*** Opening of INFORMATION ***

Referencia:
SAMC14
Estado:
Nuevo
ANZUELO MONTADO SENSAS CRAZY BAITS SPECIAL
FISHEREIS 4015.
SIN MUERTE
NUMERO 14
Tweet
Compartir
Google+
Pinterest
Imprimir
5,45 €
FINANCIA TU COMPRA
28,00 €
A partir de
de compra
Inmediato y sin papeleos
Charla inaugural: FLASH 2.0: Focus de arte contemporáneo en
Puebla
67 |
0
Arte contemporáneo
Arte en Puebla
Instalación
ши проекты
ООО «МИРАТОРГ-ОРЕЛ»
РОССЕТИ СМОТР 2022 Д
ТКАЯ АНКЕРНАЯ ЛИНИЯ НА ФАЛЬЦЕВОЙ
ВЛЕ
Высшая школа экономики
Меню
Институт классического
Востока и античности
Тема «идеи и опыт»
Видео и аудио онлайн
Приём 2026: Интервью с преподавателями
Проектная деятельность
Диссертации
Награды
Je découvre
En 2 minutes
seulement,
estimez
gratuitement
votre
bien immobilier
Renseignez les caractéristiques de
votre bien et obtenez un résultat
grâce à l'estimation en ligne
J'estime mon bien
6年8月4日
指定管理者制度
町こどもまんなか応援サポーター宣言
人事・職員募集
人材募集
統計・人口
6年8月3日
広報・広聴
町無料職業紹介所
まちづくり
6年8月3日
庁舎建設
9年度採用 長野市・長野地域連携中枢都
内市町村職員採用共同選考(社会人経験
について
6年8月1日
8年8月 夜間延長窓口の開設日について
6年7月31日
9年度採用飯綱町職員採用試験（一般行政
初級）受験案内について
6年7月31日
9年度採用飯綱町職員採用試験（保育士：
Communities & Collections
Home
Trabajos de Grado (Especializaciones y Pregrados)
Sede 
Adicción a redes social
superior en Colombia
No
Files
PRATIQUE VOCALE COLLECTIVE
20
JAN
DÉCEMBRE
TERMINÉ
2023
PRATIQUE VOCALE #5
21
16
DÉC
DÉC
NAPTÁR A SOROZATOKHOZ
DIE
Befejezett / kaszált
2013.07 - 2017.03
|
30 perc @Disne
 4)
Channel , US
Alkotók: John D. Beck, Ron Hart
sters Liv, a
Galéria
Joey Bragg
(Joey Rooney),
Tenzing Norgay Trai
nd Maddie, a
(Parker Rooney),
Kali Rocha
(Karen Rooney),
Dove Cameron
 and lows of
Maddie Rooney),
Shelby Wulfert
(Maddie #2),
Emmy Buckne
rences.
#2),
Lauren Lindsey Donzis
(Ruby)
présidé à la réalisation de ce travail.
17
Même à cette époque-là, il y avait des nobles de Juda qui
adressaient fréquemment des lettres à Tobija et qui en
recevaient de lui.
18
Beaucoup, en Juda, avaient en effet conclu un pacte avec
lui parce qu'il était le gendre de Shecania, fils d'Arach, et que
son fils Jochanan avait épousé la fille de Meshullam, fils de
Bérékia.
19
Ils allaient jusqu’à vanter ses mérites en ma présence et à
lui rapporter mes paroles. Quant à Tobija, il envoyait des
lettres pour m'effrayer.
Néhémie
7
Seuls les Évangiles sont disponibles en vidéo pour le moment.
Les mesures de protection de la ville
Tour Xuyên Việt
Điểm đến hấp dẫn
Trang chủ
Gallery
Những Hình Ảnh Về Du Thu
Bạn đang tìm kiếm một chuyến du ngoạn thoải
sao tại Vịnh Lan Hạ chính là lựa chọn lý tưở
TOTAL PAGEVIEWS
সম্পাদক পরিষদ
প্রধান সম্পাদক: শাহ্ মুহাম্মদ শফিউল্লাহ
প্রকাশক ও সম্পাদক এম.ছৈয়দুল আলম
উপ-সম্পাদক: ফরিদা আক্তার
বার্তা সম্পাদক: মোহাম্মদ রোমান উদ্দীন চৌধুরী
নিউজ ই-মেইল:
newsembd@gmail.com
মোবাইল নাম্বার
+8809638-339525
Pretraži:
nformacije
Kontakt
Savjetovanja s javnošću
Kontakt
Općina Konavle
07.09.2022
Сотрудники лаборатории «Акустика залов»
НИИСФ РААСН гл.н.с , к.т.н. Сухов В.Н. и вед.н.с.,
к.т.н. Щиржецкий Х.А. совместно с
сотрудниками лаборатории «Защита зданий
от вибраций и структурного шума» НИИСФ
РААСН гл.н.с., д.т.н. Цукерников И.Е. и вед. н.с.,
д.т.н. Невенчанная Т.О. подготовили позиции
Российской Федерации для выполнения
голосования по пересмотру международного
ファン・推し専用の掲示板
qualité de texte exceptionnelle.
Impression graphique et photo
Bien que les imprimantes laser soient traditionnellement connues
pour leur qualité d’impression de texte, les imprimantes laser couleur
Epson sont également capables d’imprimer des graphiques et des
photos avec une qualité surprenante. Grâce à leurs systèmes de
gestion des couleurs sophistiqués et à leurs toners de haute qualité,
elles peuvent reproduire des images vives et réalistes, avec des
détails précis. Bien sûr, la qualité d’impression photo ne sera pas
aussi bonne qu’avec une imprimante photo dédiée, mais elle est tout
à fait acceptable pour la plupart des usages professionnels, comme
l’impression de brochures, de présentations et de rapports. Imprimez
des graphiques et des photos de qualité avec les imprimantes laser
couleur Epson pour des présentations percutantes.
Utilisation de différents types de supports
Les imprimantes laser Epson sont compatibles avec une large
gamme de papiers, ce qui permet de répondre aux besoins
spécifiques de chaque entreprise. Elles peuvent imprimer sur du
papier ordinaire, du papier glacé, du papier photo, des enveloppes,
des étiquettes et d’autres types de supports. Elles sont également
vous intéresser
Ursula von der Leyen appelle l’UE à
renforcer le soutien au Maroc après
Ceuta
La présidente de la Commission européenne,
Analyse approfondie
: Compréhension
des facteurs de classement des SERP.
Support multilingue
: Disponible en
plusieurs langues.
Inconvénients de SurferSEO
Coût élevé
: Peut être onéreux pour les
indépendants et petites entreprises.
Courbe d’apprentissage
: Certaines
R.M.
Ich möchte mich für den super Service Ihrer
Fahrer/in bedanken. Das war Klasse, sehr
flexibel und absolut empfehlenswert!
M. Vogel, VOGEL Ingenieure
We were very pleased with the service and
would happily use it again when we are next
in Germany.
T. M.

*** Close of INFORMATION ***

**WORK REQUEST:** Copy the entries starting at the first line and ending at the line containing "9年度採用飯綱町職員採用試験（一般行政", swapping "Nuevo" for "Usado" and keeping everything else the same.

**SOLUTION:**
Referencia:
SAMC14
Estado:
Usado
ANZUELO MONTADO SENSAS CRAZY BAITS SPECIAL
FISHEREIS 4015.
SIN MUERTE
NUMERO 14
Tweet
Compartir
Google+
Pinterest
Imprimir
5,45 €
FINANCIA TU COMPRA
28,00 €
A partir de
de compra
Inmediato y sin papeleos
Charla inaugural: FLASH 2.0: Focus de arte contemporáneo en
Puebla
67 |
0
Arte contemporáneo
Arte en Puebla
Instalación
ши проекты
ООО «МИРАТОРГ-ОРЕЛ»
РОССЕТИ СМОТР 2022 Д
ТКАЯ АНКЕРНАЯ ЛИНИЯ НА ФАЛЬЦЕВОЙ
ВЛЕ
Высшая школа экономики
Меню
Институт классического
Востока и античности
Тема «идеи и опыт»
Видео и аудио онлайн
Приём 2026: Интервью с преподавателями
Проектная деятельность
Диссертации
Награды
Je découvre
En 2 minutes
seulement,
estimez
gratuitement
votre
bien immobilier
Renseignez les caractéristiques de
votre bien et obtenez un résultat
grâce à l'estimation en ligne
J'estime mon bien
6年8月4日
指定管理者制度
町こどもまんなか応援サポーター宣言
人事・職員募集
人材募集
統計・人口
6年8月3日
広報・広聴
町無料職業紹介所
まちづくり
6年8月3日
庁舎建設
9年度採用 長野市・長野地域連携中枢都
内市町村職員採用共同選考(社会人経験
について
6年8月1日
8年8月 夜間延長窓口の開設日について
6年7月31日
9年度採用飯綱町職員採用試験（一般行政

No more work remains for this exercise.